Of course, you could add a wide range of mix-ins beyond vegetables to your patties as well. Quinoa is a particularly popular gut-friendly option for folks looking to add some nutty flavor and fiber to their burgers—plus even more protein. Eggs can also help act as a binder in burgers, especially if you’re planning on adding a number of spices.
2. Consider a fermented topping.
“Sauerkraut and relish are fermented foods that may help increase probiotics and postbiotics in your gut. These forms of gut-friendly bacteria balance your microbiome and help maintain a healthy digestive system. They can also boost your immune system and help fight infections,” Gans says.
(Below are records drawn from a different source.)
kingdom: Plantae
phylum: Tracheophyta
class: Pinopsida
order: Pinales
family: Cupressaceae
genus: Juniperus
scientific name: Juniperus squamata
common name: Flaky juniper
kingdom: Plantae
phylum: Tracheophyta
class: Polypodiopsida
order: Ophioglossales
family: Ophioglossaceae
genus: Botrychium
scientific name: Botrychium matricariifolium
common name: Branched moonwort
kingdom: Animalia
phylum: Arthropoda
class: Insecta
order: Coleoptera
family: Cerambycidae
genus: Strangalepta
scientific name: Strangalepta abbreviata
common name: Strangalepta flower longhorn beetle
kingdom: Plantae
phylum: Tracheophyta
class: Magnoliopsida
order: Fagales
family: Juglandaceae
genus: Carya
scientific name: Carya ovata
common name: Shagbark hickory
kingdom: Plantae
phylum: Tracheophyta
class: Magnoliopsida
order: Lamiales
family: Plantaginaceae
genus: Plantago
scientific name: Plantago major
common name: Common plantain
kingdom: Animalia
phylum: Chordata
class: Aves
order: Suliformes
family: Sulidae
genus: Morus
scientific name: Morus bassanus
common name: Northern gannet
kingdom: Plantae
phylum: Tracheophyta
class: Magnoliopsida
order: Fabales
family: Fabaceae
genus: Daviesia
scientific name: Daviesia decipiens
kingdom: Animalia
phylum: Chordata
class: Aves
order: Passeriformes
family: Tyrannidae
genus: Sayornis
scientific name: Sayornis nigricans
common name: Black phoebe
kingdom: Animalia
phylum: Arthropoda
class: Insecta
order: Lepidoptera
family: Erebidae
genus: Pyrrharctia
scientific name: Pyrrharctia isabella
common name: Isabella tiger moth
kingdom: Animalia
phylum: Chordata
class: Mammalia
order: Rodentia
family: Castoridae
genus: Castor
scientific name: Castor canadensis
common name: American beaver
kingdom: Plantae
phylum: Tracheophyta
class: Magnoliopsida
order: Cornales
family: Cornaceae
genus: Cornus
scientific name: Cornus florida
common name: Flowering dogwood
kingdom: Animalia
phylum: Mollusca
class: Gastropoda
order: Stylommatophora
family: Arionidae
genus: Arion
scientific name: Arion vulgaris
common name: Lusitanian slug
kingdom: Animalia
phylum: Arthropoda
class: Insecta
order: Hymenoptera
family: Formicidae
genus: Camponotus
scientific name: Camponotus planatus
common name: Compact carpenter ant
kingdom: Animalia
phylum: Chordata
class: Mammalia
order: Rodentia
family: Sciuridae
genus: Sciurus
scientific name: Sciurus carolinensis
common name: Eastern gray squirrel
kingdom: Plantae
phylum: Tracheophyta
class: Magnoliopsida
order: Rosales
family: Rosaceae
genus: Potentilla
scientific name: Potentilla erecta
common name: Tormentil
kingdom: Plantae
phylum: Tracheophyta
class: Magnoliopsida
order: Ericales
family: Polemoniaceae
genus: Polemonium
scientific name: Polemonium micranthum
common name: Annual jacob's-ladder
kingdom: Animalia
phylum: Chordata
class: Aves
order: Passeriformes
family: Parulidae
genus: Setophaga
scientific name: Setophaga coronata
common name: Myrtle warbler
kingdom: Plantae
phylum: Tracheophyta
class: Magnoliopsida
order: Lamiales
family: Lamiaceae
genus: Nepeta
She also recommends slicing some fermented dill pickles on your burger or adding pickled veggies to your hot dog to reap the same benefits.
If you’re looking for a delicious Korean-inspired spin, Linares suggests adding kimchi as a burger or hot dog topping as well to help support healthy gut bacteria. While kimchi is traditionally comprised of fermented radish and cabbage, you can try fermenting any of your favorite vegetables (such as onions, cucumbers, or green beans) in kimchi spices to suit whatever your palette prefers most.
3. Opt for a plant-based burger.
Black bean and lentil-based burgers are delicious fiber-filled alternatives to meatier-tasting plant-based patties, like Beyond or Impossible. Vegan hot dogs made from soy or tofu are also tasty options for those looking to cut down on animal product consumption. And given the health benefits associated with many of these meat alternatives, nutritionists say that they’re worth adding to your menu every once in awhile, even if you’re not a vegan or vegetarian.
“Vegan burgers and hot dogs can be healthy choices because they are often high in fiber and protein thanks to the beans or soy they're made from,” says Linares. “Look for an option with both protein and fiber, like a black bean burger, if you're looking for a more nutrient-dense option.”
That said, she warns that given the sheer number of plant-based products these days, not all of them are necessarily better for you than their alternatives. In fact, as Linares notes, “eating a regular beef burger may be a similar choice, health-wise” especially if you buy high-quality, sustainably-raised grass-fed beef and know how to dress yours up with gut-friendly toppings listed above. “Some vegan options are very high in sodium and surprisingly may have very little actual vegetables in them, meaning minimal fiber and other beneficial nutrients,” says Gans. “The choice may come down to a preference based on sustainability and moving towards a more plant-based diet overall.” Make sure to read the nutrition and ingredient labels on your alternative burger or dog to confirm that the brand you're buying from has plenty of fiber, protein, and is minimally-processed.
Final answer? If you’re looking for ways to up the ante on the health benefits of your favorite grilled foods, sometimes, simply matching your meat with some good old-fashioned vegetables—better yet, fermented ones—will do the trick.